(Data excerpts)

--- --- ---

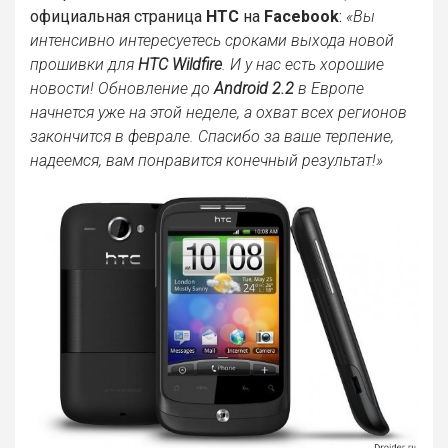
официальная страница
HTC
на
Facebook
:
«Вы
интенсивно интересуетесь сроками выхода новой
прошивки для
HTC Wildfire
. И у нас есть хорошие
новости! Обновление до
Android 2.2
в Европе
начнется уже на этой неделе, а охват всех регионов
закончится в феврале. Спасибо за ваше терпение,
надеемся, вам понравится конечный результат!»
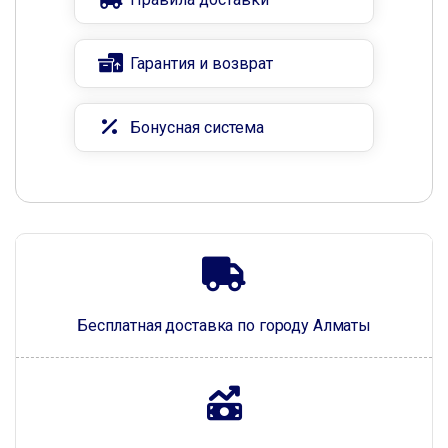
Гарантия и возврат
Бонусная система
Бесплатная доставка по городу Алматы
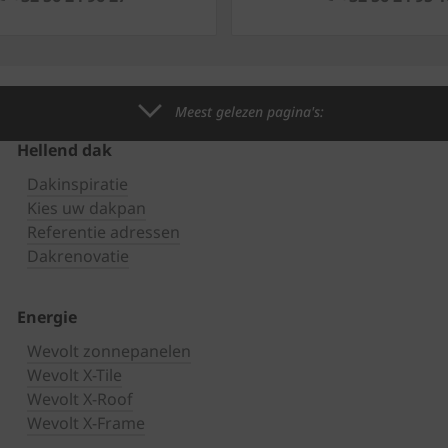
Meest gelezen pagina's:
Hellend dak
Dakinspiratie
Kies uw dakpan
Referentie adressen
Dakrenovatie
Energie
Wevolt zonnepanelen
Wevolt X-Tile
Wevolt X-Roof
Wevolt X-Frame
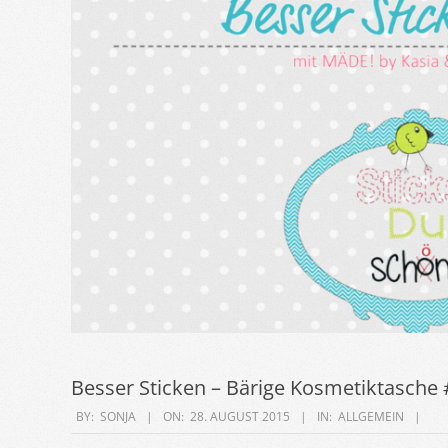
Besser Sticken – Bärige Kosmetiktasche
2015-
BY:
SONJA
ON:
28. AUGUST 2015
IN:
ALLGEMEIN
08-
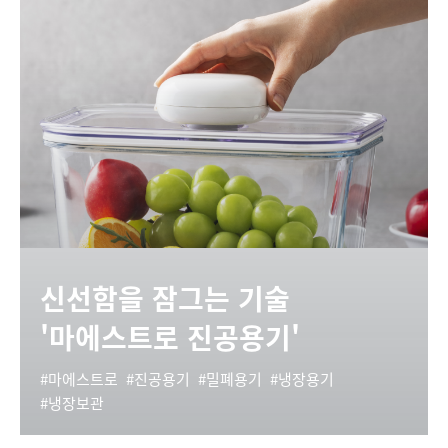
신선함을 잠그는 기술
'마에스트로 진공용기'
마에스트로
진공용기
밀폐용기
냉장용기
냉장보관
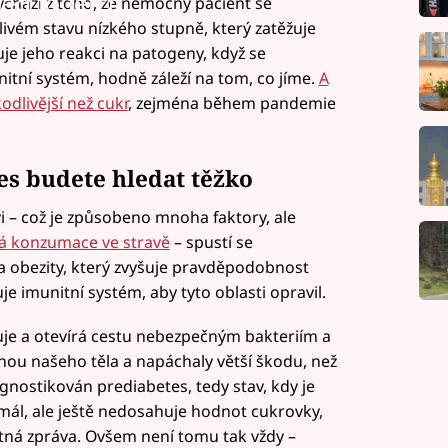
led to fetch
chází z toho, že nemocný pacient se
ivém stavu nízkého stupně, který zatěžuje
je jeho reakci na patogeny, když se
itní systém, hodně záleží na tom, co jíme.
A
odlivější než cukr
, zejména během pandemie
es budete hledat těžko
i – což je způsobeno mnoha faktory, ale
 konzumace ve stravě
– spustí se
a obezity, který zvyšuje pravděpodobnost
je imunitní systém, aby tyto oblasti opravil.
uje a otevírá cestu nebezpečným bakteriím a
nou našeho těla a napáchaly větší škodu, než
agnostikován prediabetes, tedy stav, kdy je
mál, ale ještě nedosahuje hodnot cukrovky,
atná zpráva. Ovšem není tomu tak vždy –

--- --- ---

Copy out exactly the lines that run from the one holding "i – což je způsobeno mnoha faktory, ale" through the end of the data above.

i – což je způsobeno mnoha faktory, ale
 konzumace ve stravě
– spustí se
a obezity, který zvyšuje pravděpodobnost
je imunitní systém, aby tyto oblasti opravil.
uje a otevírá cestu nebezpečným bakteriím a
nou našeho těla a napáchaly větší škodu, než
agnostikován prediabetes, tedy stav, kdy je
mál, ale ještě nedosahuje hodnot cukrovky,
atná zpráva. Ovšem není tomu tak vždy –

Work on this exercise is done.